UK Minister Says Changes Being Considered in FOI Law

25 June 2015

The United Kingdom’s Justice Secretary has suggested amending the freedom of information law to let government officials “speak candidly.”

His statement triggered objections from FOI supporters. No specific proposals have been tabled.

Gove said during question period in Parliament June 23:

 …we do need to revisit the Freedom of Information Act. It is absolutely vital that we ensure that the advice that civil servants give to Ministers of whatever Government is protected so that civil servants can speak candidly and offer advice in order to ensure that Ministers do not make mistakes. There has been a worrying tendency in our courts and elsewhere to erode the protections for that safe space for policy advice, and I think it absolutely needs to be asserted.
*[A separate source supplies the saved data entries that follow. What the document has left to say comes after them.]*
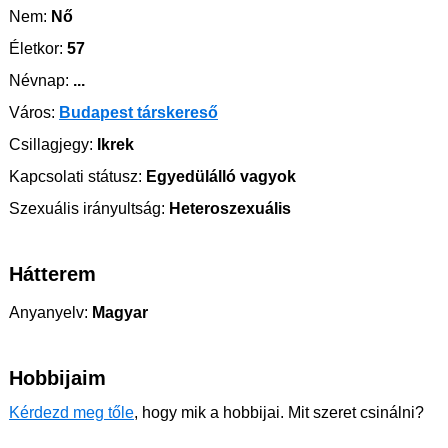
Nem:
Nő
Életkor:
57
Névnap:
...
Város:
Budapest társkereső
Csillagjegy:
Ikrek
Kapcsolati státusz:
Egyedülálló vagyok
Szexuális irányultság:
Heteroszexuális
Hátterem
Anyanyelv:
Magyar
Hobbijaim
Kérdezd meg tőle
, hogy mik a hobbijai. Mit szeret csinálni?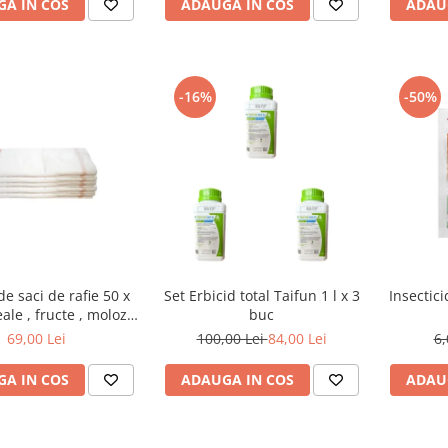
A IN COS
ADAUGA IN COS
ADAU
-16%
-50%
de saci de rafie 50 x
Set Erbicid total Taifun 1 l x 3
Insectic
ale , fructe , moloz ,
buc
j si depozitare
69,00 Lei
100,00 Lei
84,00 Lei
6,
A IN COS
ADAUGA IN COS
ADAU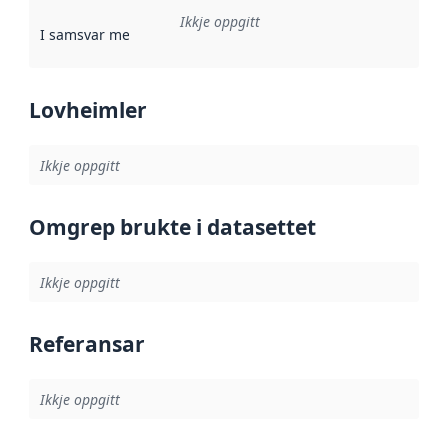
Ikkje oppgitt
I samsvar med
:
Referanse til ei implementeringsregel eller an
Lovheimler
Ikkje oppgitt
Omgrep brukte i datasettet
Ikkje oppgitt
Referansar
Ikkje oppgitt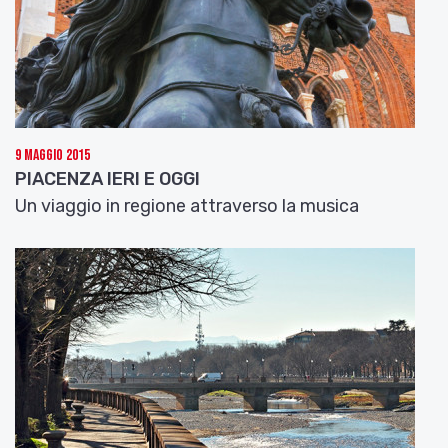
Genaux, da “Arias for Farinelli”, 2002
).
Nel 1758 divenne «accademico filarmonico» il
padre francescano Giovanni Battista Martini,
autore della prima
Storia della Musica
.
Intellettuale, compositore, insegnante tra i più
stimati dell’epoca, divenne un punto di riferimento
9 Maggio 2015
per i musicisti di tutta Europa senza mai muoversi
PIACENZA IERI E OGGI
da Bologna. Padre Martini è passato alla storia
Un viaggio in regione attraverso la musica
anche per l’«aiutino» che nel 1770 diede al
quattordicenne Mozart per fargli superare la
difficile prova d’ammissione all’Accademia. Al
Museo della Musica di Bologna si conservano, due
versioni autografate da Mozart della prova
d’esame, una sbagliata e una corretta,
evidentemente “suggerita” da padre Martini. In una
lettera del 1776 Mozart scrive al suo maestro
bolognese: « Riverisco devotamente tutti i signori
Filarmonici: mi raccomando sia sempre nelle grazie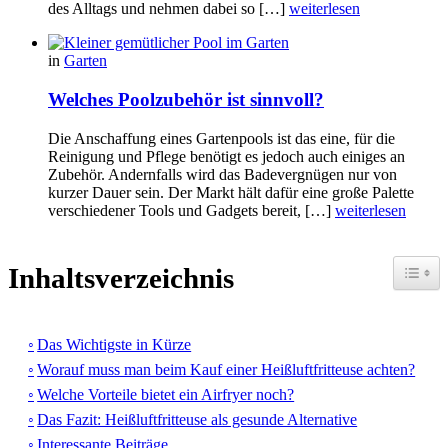
des Alltags und nehmen dabei so […]
weiterlesen
in
Garten
Welches Poolzubehör ist sinnvoll?
Die Anschaffung eines Gartenpools ist das eine, für die
Reinigung und Pflege benötigt es jedoch auch einiges an
Zubehör. Andernfalls wird das Badevergnügen nur von
kurzer Dauer sein. Der Markt hält dafür eine große Palette
verschiedener Tools und Gadgets bereit, […]
weiterlesen
Toggle
Inhaltsverzeichnis
Das Wichtigste in Kürze
Worauf muss man beim Kauf einer Heißluftfritteuse achten?
Welche Vorteile bietet ein Airfryer noch?
Das Fazit: Heißluftfritteuse als gesunde Alternative
Interessante Beiträge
The Financial Times, which broke the story, described the plans in rather general terms:

Michael Gove, the justice secretary, is considering making it more difficult to procure information from government bodies, including allowing officials to count “thinking time” when calculating how much it costs to retrieve information.

One plan is to make it easier for ministers to veto publication of certain documents, as they tried unsuccessfully to do with the recent release of letters written by Prince Charles to Labour ministers during the past decade.

Another is to change the way the cost of finding information is calculated so that officials can more readily turn down requests.

The Conservative government’s plans were criticized by the Campaign for Freedom of Information and others.

The Campaign’s director Maurice Frankel said:

The Information Commissioner and Tribunal already take steps to ensure that advice is protected where disclosure would harm the public interest. But it does not adopt a blanket approach. Mr Gove should know this: earlier this year the Tribunal ruled that the advice he had received as Education Secretary before cancelling Labour’s Building Schools for the Future programme should not be disclosed. Releasing it would expose the working relationship between ministers and officials and undermine the future provision of frank advice, it said. But in other cases it has ordered disclosure, particularly where the advice is anodyne or old or the arguments for confidentiality are implausible.